Sungguh saya tidak menginginkan situasi ini. Tapi ternyata semakin hari kondisi
semakin buruk. Uang terus menipis, sementara progres tesis tidak ada. Ini
resiko saya, memilih pembimbing yang perfeksionis (kalau tidak dibilang teralu
sibuk sampai lupa sama mahasiswa bimbingan). Draft saya sering mengendap sampai
dua bulan di meja dosen baru dikoreksi. Yaa ini adalah salah satu duka juga
selama kulaih di Bogor, di php dan kena semprot dosen. Target untuk selesai
Oktober 2015, nyatanya sudah terlewat jauh. Sekarang sudah Desember 2015
(alhamdulillah sudah ada jadwal seminar hasil tanggal 21 nanti), perjalanan
untuk selesai nampaknya masih jauh. Apa harus bayar SPP lagi?? Bilang ke mama
nya bagaimana?? Dapat uang dari mana??..pertanyaan-pertanyaan itu yang
belakangan jadi mimpi buruk. Entah apa solusinya.
Bogor...malam ini tidak hujan,
namun udara dinginnya masih tetap terasa.
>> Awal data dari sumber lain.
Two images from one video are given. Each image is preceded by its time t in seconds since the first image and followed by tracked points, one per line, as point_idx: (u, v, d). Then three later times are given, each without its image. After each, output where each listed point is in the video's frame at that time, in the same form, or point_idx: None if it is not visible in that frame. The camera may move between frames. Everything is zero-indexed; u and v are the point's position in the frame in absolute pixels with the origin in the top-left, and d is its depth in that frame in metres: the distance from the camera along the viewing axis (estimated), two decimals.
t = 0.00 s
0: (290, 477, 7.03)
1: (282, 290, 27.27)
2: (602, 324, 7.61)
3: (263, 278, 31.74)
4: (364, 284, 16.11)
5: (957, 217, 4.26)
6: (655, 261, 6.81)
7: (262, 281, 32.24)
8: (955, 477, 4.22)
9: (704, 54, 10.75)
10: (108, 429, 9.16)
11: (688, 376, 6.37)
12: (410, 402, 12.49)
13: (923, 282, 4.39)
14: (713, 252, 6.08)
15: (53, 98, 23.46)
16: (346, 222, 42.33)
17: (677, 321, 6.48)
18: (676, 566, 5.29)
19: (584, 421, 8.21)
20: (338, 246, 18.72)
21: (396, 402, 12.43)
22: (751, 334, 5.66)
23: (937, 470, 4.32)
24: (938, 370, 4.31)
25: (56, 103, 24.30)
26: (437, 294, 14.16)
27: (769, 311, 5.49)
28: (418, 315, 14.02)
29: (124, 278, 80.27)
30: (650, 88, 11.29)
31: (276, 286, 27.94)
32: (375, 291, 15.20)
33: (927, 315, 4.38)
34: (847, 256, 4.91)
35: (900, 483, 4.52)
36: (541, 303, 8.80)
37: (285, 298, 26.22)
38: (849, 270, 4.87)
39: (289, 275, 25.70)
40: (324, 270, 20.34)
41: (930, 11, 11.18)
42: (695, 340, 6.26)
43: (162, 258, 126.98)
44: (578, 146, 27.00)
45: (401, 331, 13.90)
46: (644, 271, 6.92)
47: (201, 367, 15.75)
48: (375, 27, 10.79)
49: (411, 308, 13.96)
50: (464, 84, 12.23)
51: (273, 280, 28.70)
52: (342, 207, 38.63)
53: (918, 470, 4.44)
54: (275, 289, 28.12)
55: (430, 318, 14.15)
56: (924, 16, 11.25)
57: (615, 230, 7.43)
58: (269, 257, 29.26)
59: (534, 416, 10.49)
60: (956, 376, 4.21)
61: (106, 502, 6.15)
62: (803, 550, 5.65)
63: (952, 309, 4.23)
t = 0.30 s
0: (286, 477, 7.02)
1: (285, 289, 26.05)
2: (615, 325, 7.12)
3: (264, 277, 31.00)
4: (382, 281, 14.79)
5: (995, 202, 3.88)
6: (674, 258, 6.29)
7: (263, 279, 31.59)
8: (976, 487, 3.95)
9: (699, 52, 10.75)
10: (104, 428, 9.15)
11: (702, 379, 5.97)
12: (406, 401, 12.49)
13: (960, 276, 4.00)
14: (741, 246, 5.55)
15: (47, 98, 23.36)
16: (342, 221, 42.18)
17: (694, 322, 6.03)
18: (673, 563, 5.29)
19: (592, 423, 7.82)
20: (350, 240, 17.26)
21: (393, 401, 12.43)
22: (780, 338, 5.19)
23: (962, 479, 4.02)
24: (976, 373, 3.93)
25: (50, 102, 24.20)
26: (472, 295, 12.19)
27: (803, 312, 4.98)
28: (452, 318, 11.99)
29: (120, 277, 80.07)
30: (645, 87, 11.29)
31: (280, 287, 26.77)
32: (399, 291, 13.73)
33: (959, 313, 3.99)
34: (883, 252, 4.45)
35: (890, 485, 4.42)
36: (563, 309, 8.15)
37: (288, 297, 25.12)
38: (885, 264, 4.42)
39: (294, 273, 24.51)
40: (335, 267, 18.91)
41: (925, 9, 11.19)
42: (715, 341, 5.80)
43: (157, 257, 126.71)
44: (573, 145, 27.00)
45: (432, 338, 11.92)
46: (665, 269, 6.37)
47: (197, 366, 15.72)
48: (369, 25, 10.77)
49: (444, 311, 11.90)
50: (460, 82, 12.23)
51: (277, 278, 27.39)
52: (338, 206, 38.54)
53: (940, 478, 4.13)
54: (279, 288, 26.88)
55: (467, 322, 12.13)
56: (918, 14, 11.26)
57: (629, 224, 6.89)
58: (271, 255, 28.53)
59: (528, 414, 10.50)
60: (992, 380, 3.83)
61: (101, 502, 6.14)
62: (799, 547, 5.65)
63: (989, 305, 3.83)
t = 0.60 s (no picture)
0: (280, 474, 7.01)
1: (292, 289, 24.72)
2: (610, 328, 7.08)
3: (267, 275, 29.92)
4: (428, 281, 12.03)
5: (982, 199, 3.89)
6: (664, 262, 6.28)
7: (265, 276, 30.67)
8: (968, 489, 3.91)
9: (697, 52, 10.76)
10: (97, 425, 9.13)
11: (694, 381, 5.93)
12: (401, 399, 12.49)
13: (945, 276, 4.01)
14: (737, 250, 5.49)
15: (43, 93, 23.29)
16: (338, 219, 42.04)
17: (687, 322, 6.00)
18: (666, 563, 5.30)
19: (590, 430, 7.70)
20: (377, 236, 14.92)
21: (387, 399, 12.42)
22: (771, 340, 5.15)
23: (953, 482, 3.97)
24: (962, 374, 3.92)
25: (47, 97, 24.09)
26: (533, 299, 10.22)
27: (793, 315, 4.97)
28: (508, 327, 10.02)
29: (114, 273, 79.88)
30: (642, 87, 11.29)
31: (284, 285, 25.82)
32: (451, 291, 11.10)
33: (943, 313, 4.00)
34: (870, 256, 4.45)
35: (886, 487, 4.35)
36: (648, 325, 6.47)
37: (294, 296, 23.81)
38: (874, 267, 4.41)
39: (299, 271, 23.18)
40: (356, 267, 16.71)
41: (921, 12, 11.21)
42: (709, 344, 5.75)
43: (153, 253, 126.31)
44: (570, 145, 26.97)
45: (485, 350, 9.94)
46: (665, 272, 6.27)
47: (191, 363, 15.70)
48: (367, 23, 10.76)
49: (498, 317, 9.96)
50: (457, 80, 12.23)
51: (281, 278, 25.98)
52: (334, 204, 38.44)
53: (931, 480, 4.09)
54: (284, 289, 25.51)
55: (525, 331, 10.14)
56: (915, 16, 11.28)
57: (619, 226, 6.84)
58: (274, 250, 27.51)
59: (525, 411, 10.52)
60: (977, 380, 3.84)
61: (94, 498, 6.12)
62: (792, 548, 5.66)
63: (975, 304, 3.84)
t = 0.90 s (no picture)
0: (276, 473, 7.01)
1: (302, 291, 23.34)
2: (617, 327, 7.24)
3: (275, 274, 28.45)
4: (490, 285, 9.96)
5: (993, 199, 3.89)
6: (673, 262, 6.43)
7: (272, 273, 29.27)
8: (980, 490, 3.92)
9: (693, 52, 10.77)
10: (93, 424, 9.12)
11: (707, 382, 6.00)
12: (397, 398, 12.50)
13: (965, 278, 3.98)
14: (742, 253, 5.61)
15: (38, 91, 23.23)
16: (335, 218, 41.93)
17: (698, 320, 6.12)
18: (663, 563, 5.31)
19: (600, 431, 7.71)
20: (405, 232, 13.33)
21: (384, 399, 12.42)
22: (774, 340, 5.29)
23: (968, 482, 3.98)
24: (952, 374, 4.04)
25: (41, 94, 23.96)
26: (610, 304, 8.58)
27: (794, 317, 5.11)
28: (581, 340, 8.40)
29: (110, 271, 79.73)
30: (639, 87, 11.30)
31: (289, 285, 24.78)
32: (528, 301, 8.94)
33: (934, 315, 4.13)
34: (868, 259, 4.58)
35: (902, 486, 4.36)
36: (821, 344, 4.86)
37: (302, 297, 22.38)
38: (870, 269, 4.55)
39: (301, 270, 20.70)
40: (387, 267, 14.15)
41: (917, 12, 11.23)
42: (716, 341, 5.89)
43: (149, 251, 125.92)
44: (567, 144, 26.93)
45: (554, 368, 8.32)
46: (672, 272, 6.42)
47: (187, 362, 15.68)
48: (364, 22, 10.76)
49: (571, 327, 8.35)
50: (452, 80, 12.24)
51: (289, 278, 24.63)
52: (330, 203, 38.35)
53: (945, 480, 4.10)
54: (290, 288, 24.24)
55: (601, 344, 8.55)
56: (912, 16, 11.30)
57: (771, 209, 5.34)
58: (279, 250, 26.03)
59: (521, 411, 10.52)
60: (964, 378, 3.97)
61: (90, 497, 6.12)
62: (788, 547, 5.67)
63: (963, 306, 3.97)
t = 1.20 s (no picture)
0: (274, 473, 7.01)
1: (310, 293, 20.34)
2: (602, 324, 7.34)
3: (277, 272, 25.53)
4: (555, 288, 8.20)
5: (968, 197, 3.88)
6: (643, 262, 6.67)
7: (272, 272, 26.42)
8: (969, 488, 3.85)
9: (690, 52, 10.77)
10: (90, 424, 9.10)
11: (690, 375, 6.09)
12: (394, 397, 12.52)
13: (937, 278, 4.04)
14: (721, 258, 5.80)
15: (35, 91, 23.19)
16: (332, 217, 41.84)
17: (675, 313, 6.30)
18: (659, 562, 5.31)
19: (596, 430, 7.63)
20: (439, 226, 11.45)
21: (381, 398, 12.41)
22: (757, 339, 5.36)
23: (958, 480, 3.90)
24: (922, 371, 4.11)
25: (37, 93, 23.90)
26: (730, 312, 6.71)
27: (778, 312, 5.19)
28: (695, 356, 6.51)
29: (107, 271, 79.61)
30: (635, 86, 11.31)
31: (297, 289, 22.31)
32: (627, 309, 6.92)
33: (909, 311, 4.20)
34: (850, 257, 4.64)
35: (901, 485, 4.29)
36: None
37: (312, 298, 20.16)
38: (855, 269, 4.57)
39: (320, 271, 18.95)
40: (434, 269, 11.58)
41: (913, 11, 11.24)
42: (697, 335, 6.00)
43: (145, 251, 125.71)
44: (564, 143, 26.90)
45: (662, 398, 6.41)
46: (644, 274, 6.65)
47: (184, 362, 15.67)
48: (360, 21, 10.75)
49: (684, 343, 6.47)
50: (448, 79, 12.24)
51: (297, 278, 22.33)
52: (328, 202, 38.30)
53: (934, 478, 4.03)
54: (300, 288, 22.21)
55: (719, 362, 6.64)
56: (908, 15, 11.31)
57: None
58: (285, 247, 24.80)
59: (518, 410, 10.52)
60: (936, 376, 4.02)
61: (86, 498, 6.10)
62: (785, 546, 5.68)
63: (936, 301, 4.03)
Malam ini seharusnya saya belajar
untuk persiapan seminar, tapi sungguh sangat ingin menulis. Semoga pengalaman
seminar nanti bisa saya ceritakan lagi dalam bab pengalaman menggembirakan di
tulisan berikutnya.
Makassar...malam ini saya
merindukan malamnya, anginnya, suasananya dan utamanya orang terkasih yang ada
di sana,,mama dan adekku. Untuk mereka dan karena merekalah saya tetap berjuang
dan tetap kuat sampai saat ini. Dari awal tujuan saya memang hanya satu, ingin
sukses untuk bisa membahagiakan dan membanggakan mama. Selama ada di Bogor ini
juga, Eki berubah banyak sikapnya ke saya, jadi lebih patuh dan menghargai
saya. Semoga apa yang saya citakan segera tercapai. Meski saya sangat mencintai
kota ini dan sudah menganggapnya rumah kedua,,tapi rasanya sudah cukup lama
saya di sini, saya harus segera pulang, ke kota saya, ke tempat dimana
seharusnya saya berada. Semoga bisa segera terwujud. Dan ketika itu
terjadi,,Bogor akan tetap menyimpan sejuta kenangan, yang ketika orang
menyebutkan nama kota ini maka seketika itu pula potret kenangan akan kota ini
akan menyeruak. Tentang perjuangan, tentang persahabatan, tentang suka dan
duka. Saat ini saya sedang menangis sambil menulis bagian ini, mungkin karena
memang Bogor memang pantas untuk dikenang,,pantas untuk menjadi rumah kedua...
Bogor,,biarlah kau tetap menjadi
bagian dari kenangan ku,,kini perlahan lepaskan lah aku untuk kembali ke kota
ku,,masih banyak cita yang ingin saya capai,,namun tidak di dirimu Bogor.